How to run an Apache Hadoop single-node cluster

A single-node Hadoop cluster is the fastest way to check HDFS, YARN, and MapReduce behavior on one host. It still uses real daemons, so configuration, formatting, startup, and smoke-test steps should be explicit.

Start from an installed Hadoop runtime and pseudo-distributed configuration. Format HDFS once, start HDFS and YARN, create the HDFS user directory, and run a small job to prove the cluster can execute work.

Single-node clusters are for lab use. Do not treat successful single-node results as proof of multi-node networking, capacity, Kerberos, or high availability.

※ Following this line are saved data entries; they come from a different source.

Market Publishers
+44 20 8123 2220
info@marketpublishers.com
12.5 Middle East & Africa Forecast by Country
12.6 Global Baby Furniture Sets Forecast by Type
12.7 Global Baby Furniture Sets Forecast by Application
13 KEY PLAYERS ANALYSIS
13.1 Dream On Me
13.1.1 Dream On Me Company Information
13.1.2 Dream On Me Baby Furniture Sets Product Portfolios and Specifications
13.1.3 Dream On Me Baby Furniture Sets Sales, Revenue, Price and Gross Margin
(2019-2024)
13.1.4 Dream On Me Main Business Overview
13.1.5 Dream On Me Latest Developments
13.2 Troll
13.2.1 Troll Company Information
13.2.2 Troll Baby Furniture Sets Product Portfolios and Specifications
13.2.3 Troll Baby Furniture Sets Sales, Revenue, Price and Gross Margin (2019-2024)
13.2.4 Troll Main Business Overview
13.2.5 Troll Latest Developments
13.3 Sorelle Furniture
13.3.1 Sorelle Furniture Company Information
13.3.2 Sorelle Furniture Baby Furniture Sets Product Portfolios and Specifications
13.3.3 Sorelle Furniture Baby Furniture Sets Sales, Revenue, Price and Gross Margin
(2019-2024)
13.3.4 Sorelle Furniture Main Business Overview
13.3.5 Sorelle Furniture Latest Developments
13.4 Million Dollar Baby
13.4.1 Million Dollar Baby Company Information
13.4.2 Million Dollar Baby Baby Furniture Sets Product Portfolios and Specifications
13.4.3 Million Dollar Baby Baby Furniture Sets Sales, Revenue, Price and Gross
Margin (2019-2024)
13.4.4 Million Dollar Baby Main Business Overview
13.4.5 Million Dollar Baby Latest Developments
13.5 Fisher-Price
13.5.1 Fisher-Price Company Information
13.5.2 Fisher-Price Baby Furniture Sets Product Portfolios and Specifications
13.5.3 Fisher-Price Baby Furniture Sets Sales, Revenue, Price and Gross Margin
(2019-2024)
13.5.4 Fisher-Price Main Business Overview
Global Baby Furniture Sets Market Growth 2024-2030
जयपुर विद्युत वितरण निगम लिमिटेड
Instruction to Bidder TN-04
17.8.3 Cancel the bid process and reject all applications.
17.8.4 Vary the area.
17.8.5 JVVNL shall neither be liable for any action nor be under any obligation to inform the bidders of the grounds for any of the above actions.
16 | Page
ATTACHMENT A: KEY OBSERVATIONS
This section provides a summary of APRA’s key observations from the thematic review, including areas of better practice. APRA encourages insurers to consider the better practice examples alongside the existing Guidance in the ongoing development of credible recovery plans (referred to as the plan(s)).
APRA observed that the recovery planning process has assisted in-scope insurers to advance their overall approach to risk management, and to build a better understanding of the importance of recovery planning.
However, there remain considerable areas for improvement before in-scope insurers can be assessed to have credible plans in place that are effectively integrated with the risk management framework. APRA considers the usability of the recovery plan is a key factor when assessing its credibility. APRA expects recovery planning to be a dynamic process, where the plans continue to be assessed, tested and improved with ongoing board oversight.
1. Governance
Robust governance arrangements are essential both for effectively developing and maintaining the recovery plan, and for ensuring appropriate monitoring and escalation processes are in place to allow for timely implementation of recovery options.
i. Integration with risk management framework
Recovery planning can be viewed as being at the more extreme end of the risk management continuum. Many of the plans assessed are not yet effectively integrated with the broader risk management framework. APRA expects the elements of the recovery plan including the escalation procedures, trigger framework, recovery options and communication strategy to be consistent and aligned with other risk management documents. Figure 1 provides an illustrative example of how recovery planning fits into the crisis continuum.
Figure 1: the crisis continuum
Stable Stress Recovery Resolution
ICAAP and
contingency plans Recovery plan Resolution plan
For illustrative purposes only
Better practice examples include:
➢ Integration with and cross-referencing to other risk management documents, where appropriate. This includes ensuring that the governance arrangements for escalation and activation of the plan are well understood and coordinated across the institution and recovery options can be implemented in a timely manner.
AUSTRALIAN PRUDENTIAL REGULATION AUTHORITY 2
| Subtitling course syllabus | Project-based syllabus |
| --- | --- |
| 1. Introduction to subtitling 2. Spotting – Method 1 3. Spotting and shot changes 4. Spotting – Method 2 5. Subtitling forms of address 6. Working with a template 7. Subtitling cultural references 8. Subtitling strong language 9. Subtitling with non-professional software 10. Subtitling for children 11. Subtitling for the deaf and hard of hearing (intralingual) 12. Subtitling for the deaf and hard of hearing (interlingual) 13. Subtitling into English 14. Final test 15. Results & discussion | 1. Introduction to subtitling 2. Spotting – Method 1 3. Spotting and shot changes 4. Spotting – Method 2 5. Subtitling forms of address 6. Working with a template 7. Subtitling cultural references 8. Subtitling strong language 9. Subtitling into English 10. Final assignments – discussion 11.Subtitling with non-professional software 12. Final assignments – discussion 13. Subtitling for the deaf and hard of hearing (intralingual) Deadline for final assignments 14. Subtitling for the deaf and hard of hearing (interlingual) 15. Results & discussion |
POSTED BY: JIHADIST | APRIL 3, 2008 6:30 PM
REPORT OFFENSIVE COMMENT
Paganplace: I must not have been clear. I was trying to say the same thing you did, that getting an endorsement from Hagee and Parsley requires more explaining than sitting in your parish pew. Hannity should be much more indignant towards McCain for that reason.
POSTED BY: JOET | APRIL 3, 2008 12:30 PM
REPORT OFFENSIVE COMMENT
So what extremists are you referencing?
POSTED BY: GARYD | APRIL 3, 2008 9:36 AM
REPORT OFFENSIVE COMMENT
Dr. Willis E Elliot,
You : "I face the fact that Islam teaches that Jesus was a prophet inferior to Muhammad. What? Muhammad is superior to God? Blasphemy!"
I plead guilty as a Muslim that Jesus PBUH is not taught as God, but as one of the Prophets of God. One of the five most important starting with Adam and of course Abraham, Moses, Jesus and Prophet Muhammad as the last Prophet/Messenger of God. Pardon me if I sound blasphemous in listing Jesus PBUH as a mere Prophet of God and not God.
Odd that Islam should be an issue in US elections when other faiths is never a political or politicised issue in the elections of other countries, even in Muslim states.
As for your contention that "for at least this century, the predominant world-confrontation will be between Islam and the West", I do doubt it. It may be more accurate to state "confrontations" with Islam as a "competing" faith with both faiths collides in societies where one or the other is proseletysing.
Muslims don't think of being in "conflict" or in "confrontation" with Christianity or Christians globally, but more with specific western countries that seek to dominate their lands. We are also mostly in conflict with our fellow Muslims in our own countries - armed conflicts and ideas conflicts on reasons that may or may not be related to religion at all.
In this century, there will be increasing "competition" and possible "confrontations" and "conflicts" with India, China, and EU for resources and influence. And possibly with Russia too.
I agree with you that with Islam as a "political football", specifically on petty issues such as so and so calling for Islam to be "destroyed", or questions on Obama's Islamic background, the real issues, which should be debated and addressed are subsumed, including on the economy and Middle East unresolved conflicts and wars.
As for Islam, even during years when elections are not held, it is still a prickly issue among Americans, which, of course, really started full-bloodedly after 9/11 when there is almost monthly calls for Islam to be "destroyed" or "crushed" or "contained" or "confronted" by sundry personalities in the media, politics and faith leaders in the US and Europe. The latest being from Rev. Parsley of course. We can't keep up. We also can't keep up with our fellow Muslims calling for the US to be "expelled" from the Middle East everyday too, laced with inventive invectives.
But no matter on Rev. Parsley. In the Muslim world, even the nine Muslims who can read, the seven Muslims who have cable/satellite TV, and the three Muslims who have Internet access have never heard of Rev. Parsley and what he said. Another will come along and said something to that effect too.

Steps to run an Apache Hadoop single-node cluster:

  1. Confirm Hadoop can find the intended configuration.
    $ hdfs getconf -confKey fs.defaultFS
    hdfs://localhost:9000
  2. Format HDFS for the first run if it has not been formatted.
    $ hdfs namenode -format -clusterId single-node-lab
    Storage directory /var/lib/hadoop/hdfs/name has been successfully formatted.
  3. Start HDFS daemons.
    $ start-dfs.sh
    Starting namenodes on [localhost]
    Starting datanodes
    Starting secondary namenodes [localhost]
  4. Start YARN daemons.
    $ start-yarn.sh
    Starting resourcemanager
    Starting nodemanagers
  5. Create the HDFS user directory.
    $ hdfs dfs -mkdir -p /user/hadoop
  6. Run a small MapReduce example.
    $ yarn jar $HADOOP_HOME/share/hadoop/mapreduce/hadoop-mapreduce-examples-3.5.0.jar pi 2 1000
    INFO mapreduce.Job: map 100% reduce 100%
    Estimated value of Pi is 3.14800000000000000000
  7. Stop services when the lab run is complete.
    $ stop-yarn.sh
    Stopping resourcemanager
    Stopping nodemanagers